### Document section
PUBLISHED: 16:22 16 November 2018 | UPDATED: 16:22 16 November 2018

Fillet of beef with wild mushroom and red wine jus (photo: Manu Palomeque)

Fillet of beef with wild mushroom and red wine jus (photo: Manu Palomeque)

Manu Palomeque 07977074797

Knowledgeable, attentive service, masterful cooking and exciting food and wine pairings make Sturry’s Kathton House a must-visit and one to watch

The attractive dining room at Kathton House (photo: Manu Palomeque)The attractive dining room at Kathton House (photo: Manu Palomeque)

Having never knowingly been to Sturry before, I managed to completely miss the High Street then do several loops while I worked out it was one way and I’d just passed my destination, Kathton House, right at the end.

My journey from West Kent had also taken a ridiculously long time considering I was still in the same county, thanks to the vagaries of the M20, and I tried to barge in via the wrong door, despite a big arrow pointing me to the correct entrance.

It could have all gone badly wrong but, once finally inside, the fresh blue and white decor, soft lighting, simple elegance of white linen-clothed tables and, above all, the calm and soothing presence of assistant manager Dylan Olding, started to work their magic.

Despite being only 22 and in post a mere two months, Dylan’s training at the Abode in nearby Canterbury has created a consummate professional who is more than capable of running the restaurant, which newly married owners Corina Andro-Grenham and Justin Grenham took over in April.

Kathton House, a listed building that was once a hardware store, is named after the original owners Katherine and Tony (I guess ‘Corjus’ didn’t work quite so well to warrant a change ...).

Dessert at Kathton House (photo: Manu Palomeque)Dessert at Kathton House (photo: Manu Palomeque)
######
Tasks to perform >>
- A) Answer these questions using the Kathton House review, one line each:
(i) Where did Dylan Olding do his training?
(ii) What was the listed building that houses Kathton House once used as?
(iii) In which month did the current owners take over the restaurant?
- B) In the Kathton House review, shorten the paragraph that begins "Despite being only 22" into a single brief sentence that keeps its main facts.
- C) Carry on the Kathton House review with a few more paragraphs.
### Source data
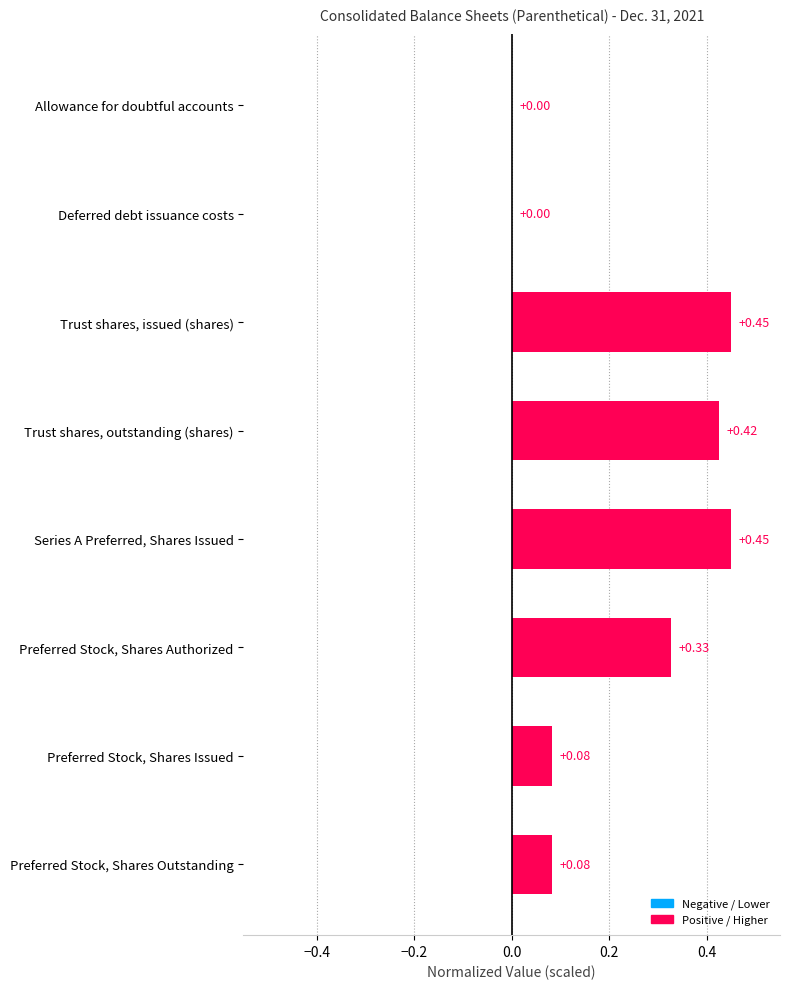

Between Preferred Stock, Shares Issued and Trust shares, outstanding (shares), which is larger?

Trust shares, outstanding (shares)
######
Answers to the tasks >>
- A)
(i) At the Abode in nearby Canterbury.
(ii) A hardware store.
(iii) April.

- B) Assistant manager Dylan Olding, 22 and in the job only two months, trained at the Abode in Canterbury and can capably run the restaurant that newlyweds Corina Andro-Grenham and Justin Grenham took over in April.

- C)
The dining room seats 35 and is nicely intimate, with wooden floors, a skylight, interesting nooks and crannies, a small garden to the rear and narrow courtyard leading to an en-suite guest room.

There are plans for further openings (Rye and Brighton were mentioned) and Romanian executive chef Niki Lupsa is ambitious for his first rosette.

The quality of food coming out of his small kitchen, where he has just two other chefs and up to three part-timers on busy days, suggests that ambition may very soon be realised.

Guided by Dylan, I chose my favourite scallops to start from an exciting à la carte that not only sees regular seasonal changes but also wine tastings to match new dishes (on my visit those included wood pigeon with braised chicory, fig chutney and pancetta and a pink tuna main served with cavolo nero, Swiss chard, anchovy mayonnaise and a saffron sauce).

There’s a six-course tasting menu as well, where each dish is carefully matched with its perfect wine accompaniment, an option that’s particularly popular at weekends, when the restaurant is invariably fully booked. And not just with locals – they’re flocking here from as far away as Southampton; even one family visiting from Australia recently made a point of dining here.

Executive chef Niki Lupsa (photo: Manu Palomeque)Executive chef Niki Lupsa (photo: Manu Palomeque)

While I waited for my first course I nibbled on an oven-warm roll made with mustard and oregano and an amuse bouche of a deep-fried goat’s cheese ball with a hint of cinnamon and splash of apple purée. So tiny, but packed with such complex flavours.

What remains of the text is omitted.